‘The Political Situation in China and the Communist Party’ from International Press Correspondence. Vol. 3 No. 64. October 4, 1923.

Zhili military leader and ‘President’ Tsao Kun

An early statement from the young, and still small, Chinese Communist Party on the resurrected parliament and ‘elections’ called by the Zhili victors after the end of the war between the Zhili and Fengtian warlord cliques for control of the Beijing government, and as the First United Front with Sun-Yat-Sen’s resurrected Koumintang Party was developing.

‘The Political Situation in China and the Communist Party’ from International Press Correspondence. Vol. 3 No. 64. October 4, 1923.

The following Statement has been issued by the Executive Committee of the Communist Party of China.

The present political crisis in China has its roots in events now long past. Li-Yuan-Hungs’s overthrow from the presidency by the Tsao clique is only one of the many crises which have followed one another in rapid and uninterrupted succession. If the people are taken by surprise by the latest events, but do not accord sufficient attention to the fundamental causes underlying them, how is it to be expected that they can find the right way of saving their country, shaken as it is by these crises?

Twelve years have passed since China was declared a republic.” And yet Pih-yang’s militarism, which is entirely inconsistent with a republic, exists now as then. First came Yuan-Schi-Kai’s coup d’état, the restoration of the monarchy by Chang-Hsun, the devastation of the country by the Anfouist club, and finally the intrigues of today, the work of Tsao Kun. This endless chain of unrest was the natural consequence of the existence of the military power of Pih-Yang, who works hand in hand with the Foreign imperialists. The longer this military power continues to exist, the greater will be China’s exploitation by foreign imperialists. Here we have the fundamental cause of the chronic crisis under which China is laboring.

• **Record list**
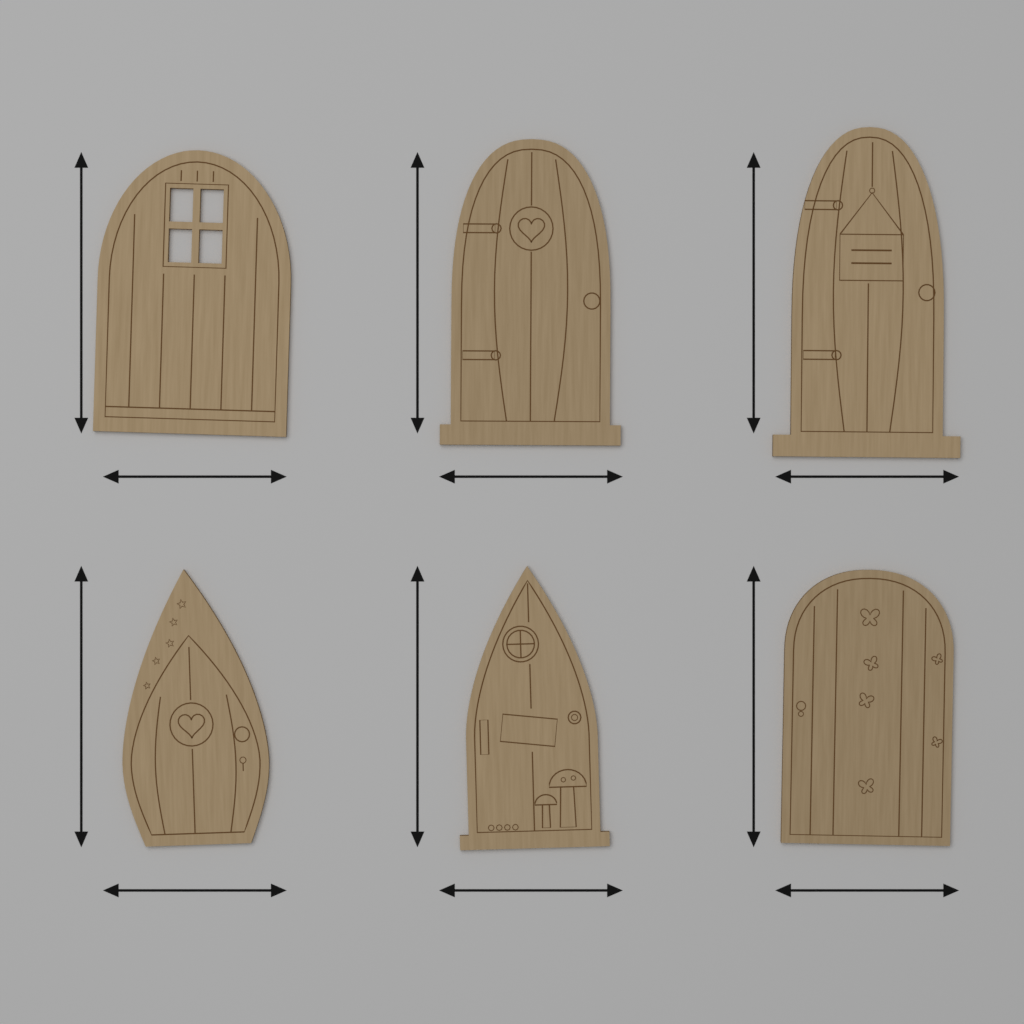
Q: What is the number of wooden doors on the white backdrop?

---

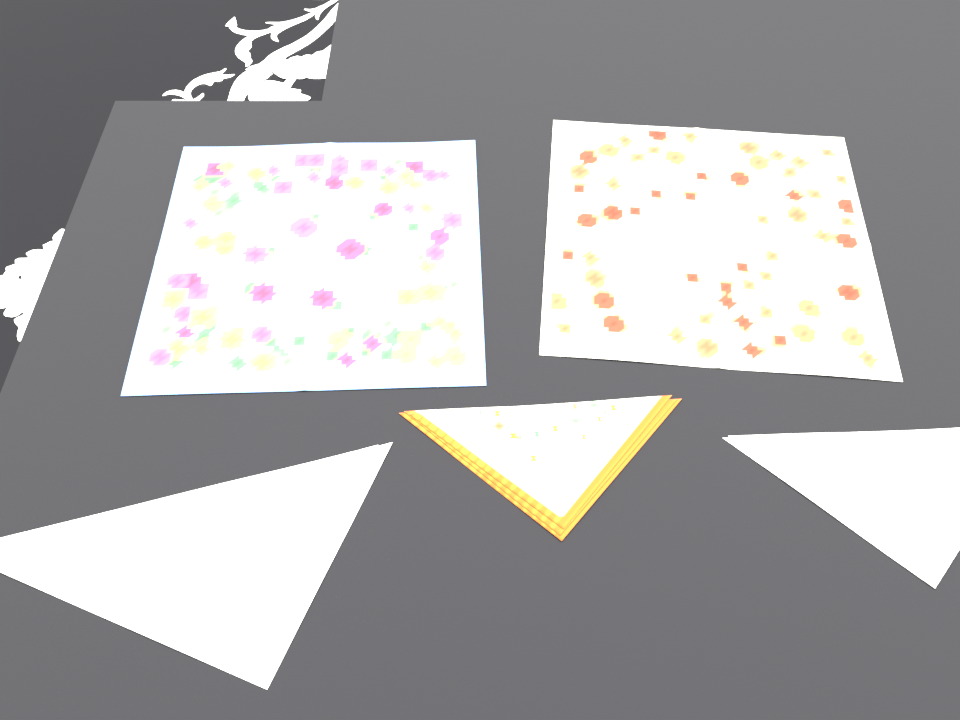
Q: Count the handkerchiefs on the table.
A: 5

• **Short problem**
Carry on the 1923 statement on China's political situation, starting right after its last sentence. The records come from a different source than the 1923 statement on China's political situation.

• **Result of the exercise**
Since the civil war of last year between Tshihli and Fengtien, we know that the defeat of Chang-Tso-Lin signified defeat of Japanese imperialism, just as the victory of Wu-Pei-Fu was a victory for America imperialism. At that time the Communist Party published a report on the political situation, emphasizing that the reintroduction of a parliament, the creation of a federation of autonomous provinces, the return of Li-Yuan-Hung to the presidency of the country, and the taking over of the government by Wu-Pei-Fu, would all be without the slightest effect in altering the situation. In our opinion, the sole possibility of saving China lies in the establishment of a democratic united front, and in the continuation of the revolution until victory is gained over the native militarists and the imperialist powers backing them up.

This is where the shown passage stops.